● Testo di partenza
Home » Argomento del mese » VACCINO HIN1…… APPROFONDIMENTO DELL’A.I.R.A. O.n.l.u.s.

VACCINO HIN1…… APPROFONDIMENTO DELL’A.I.R.A. O.n.l.u.s.

In passato il vaccino antinfluenzale veniva preparato col virus intero ucciso o attenuato. Questo poteva causare, in qualche caso, una reazione di tipo influenzale, per cui è stato abbandonato per la tollerabilità poco soddisfacente ed è stato sostituito da vaccini a virus inattivato e disgregato (split) o a virus inattivato e ridotto alle sole proteine di superficie H ed N (sub-unità). Questi prodotti sono risultati meglio tollerati, anche se la purificazione ha inciso negativamente sul potere immunogeno del vaccino.
 Se il virus dell'influenza cambia continuamente da un anno all'altro è dovuto alla variazioni che subiscono questi antigeni (sostanze capaci di stimolare anticorpi), quest'anno è comparso il nuovo ceppo di influenza H1N1 conosciuto come influenza suina. La sigla H1N1 si riferisce alle due molecole che coprono la superficie del virus: H emoagglutinina e N neuraminidasi. Insieme queste due molecole controllano l'infettività del virus. L'emoagglutinina svolge un ruolo determinante quando il virus si avvicina alla cellula legandosi alle catene di polisaccaride sulla superficie cellulare e poi iniettando il DNA virale nella cellula. La neuraminidasi, d'altra parte, entra in gioco quando il virus abbandona la cellula infettata. Assicura che il virus non resti legato ai polisaccaridi della superficie tagliando le loro catene.

● Contenuto del materiale
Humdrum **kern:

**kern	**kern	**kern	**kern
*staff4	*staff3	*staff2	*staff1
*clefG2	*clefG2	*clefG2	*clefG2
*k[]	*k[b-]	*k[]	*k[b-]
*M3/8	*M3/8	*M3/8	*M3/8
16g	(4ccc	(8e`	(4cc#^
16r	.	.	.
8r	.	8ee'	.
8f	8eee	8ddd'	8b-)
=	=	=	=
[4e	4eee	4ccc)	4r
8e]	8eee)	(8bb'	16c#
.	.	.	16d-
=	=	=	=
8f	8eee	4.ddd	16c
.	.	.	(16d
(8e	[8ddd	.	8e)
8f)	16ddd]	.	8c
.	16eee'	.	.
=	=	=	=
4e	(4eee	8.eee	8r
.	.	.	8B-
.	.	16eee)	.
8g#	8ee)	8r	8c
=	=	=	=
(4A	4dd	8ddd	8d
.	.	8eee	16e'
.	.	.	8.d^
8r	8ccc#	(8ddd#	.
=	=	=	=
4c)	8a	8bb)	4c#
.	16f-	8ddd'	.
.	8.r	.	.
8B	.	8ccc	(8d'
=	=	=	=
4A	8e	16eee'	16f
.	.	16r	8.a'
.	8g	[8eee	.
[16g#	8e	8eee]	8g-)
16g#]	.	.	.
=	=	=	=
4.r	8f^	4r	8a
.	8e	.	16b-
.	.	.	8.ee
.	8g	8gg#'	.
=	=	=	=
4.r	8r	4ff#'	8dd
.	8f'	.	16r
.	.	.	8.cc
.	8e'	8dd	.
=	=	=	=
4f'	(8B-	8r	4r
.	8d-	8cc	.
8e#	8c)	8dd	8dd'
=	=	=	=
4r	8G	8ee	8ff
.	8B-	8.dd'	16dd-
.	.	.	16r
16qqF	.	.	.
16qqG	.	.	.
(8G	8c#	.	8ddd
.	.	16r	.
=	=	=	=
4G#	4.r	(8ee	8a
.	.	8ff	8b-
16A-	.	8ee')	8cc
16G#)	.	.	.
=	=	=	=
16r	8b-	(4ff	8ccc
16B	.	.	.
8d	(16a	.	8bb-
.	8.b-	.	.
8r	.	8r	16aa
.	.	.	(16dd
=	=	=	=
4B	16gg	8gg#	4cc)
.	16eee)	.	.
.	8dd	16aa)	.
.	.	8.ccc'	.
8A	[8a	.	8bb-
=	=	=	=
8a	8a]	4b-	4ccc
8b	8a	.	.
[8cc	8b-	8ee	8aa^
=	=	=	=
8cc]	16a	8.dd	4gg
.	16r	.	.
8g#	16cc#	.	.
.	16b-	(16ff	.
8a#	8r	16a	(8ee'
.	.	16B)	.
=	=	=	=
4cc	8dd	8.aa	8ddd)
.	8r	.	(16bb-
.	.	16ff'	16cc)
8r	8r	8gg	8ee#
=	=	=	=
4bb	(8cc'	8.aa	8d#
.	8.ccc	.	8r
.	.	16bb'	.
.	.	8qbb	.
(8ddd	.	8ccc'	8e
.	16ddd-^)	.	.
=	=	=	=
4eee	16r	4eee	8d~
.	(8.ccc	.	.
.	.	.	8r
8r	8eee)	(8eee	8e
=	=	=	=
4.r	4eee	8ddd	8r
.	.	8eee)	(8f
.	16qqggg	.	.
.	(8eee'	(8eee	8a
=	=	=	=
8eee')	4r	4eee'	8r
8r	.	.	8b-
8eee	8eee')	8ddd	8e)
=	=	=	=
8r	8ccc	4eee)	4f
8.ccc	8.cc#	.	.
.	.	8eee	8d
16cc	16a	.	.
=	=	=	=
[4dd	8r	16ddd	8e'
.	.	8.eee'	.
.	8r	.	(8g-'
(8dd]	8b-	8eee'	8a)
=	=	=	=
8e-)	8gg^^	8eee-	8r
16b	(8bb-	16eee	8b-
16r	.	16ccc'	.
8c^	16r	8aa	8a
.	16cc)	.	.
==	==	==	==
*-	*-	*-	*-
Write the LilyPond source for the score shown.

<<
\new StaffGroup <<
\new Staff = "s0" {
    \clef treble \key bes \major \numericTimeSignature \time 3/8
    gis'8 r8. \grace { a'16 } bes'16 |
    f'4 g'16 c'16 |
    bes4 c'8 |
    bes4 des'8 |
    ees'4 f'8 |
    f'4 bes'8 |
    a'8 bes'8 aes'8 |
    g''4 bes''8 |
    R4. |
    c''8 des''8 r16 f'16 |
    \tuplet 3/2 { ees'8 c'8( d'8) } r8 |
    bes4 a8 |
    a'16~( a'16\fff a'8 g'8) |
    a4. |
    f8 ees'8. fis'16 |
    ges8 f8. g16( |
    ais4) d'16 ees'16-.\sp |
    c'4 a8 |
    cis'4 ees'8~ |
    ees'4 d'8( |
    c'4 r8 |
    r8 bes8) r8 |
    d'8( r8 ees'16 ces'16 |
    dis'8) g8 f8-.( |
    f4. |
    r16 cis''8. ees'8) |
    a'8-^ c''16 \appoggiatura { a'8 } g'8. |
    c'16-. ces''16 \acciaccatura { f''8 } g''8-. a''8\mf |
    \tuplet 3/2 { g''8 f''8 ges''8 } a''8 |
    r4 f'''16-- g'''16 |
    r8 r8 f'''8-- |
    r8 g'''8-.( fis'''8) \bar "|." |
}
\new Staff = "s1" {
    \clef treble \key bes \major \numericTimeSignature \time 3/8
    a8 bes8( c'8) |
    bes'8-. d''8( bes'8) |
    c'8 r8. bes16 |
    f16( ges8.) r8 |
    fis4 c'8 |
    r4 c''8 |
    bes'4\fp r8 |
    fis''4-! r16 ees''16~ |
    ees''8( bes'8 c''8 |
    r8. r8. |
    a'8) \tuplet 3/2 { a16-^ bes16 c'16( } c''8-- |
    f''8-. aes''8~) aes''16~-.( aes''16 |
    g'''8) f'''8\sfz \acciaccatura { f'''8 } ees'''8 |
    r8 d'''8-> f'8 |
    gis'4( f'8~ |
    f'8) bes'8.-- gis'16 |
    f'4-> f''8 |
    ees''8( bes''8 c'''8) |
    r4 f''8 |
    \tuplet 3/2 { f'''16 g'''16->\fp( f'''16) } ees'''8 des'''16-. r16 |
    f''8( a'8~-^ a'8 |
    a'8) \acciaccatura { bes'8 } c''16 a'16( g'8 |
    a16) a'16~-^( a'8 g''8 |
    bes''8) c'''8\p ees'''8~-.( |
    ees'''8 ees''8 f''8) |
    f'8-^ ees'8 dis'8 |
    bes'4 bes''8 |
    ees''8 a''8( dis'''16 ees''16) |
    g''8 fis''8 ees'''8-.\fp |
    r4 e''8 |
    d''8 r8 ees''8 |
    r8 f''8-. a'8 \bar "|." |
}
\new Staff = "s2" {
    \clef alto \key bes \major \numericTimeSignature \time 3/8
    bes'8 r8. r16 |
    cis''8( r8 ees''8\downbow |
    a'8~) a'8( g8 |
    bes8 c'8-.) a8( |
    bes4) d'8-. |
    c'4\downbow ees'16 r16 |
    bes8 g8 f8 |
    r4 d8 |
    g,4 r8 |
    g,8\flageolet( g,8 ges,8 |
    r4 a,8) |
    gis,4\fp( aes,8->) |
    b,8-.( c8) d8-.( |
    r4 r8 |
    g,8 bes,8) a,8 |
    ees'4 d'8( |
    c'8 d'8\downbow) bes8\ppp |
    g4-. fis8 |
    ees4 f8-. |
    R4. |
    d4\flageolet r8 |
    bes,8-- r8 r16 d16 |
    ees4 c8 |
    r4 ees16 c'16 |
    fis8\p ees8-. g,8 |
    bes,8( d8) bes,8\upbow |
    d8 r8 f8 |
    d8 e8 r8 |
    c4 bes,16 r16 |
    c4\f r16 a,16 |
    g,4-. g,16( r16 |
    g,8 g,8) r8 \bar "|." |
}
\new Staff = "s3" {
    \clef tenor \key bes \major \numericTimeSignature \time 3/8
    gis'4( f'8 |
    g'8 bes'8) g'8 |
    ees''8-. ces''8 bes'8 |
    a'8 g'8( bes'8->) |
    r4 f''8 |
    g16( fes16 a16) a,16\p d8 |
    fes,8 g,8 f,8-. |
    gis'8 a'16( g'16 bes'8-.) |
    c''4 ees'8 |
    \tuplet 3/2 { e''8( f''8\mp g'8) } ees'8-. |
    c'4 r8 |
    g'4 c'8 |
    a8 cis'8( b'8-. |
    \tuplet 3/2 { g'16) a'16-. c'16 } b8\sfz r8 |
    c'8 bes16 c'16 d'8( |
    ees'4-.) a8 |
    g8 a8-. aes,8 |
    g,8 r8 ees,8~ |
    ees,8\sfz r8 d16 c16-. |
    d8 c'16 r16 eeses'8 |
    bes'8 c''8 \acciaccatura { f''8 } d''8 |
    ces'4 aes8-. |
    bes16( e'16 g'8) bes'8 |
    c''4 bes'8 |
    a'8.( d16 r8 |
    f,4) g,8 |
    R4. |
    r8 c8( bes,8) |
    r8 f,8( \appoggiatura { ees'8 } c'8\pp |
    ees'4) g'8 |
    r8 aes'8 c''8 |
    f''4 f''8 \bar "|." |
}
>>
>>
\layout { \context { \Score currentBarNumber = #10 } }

● Elenco dei compiti
**1)** Trascrivi il passo del testo sul vaccino H1N1 che si apre con le parole "In passato il" e si chiude con "immunogeno del vaccino.".
**2)** Rispondi alle domande in base al testo sul vaccino H1N1.
(a) Per quale motivo è stato abbandonato il vaccino preparato col virus intero ucciso o attenuato?
(b) Con quale nome è conosciuto il nuovo ceppo di influenza H1N1?
(c) In quale momento entra in gioco la neuraminidasi?

● Soluzioni per compito
**1)**
In passato il vaccino antinfluenzale veniva preparato col virus intero ucciso o attenuato. Questo poteva causare, in qualche caso, una reazione di tipo influenzale, per cui è stato abbandonato per la tollerabilità poco soddisfacente ed è stato sostituito da vaccini a virus inattivato e disgregato (split) o a virus inattivato e ridotto alle sole proteine di superficie H ed N (sub-unità). Questi prodotti sono risultati meglio tollerati, anche se la purificazione ha inciso negativamente sul potere immunogeno del vaccino.

**2)**
(a) Per la tollerabilità poco soddisfacente, dato che in qualche caso poteva causare una reazione di tipo influenzale.
(b) Influenza suina.
(c) Quando il virus abbandona la cellula infettata.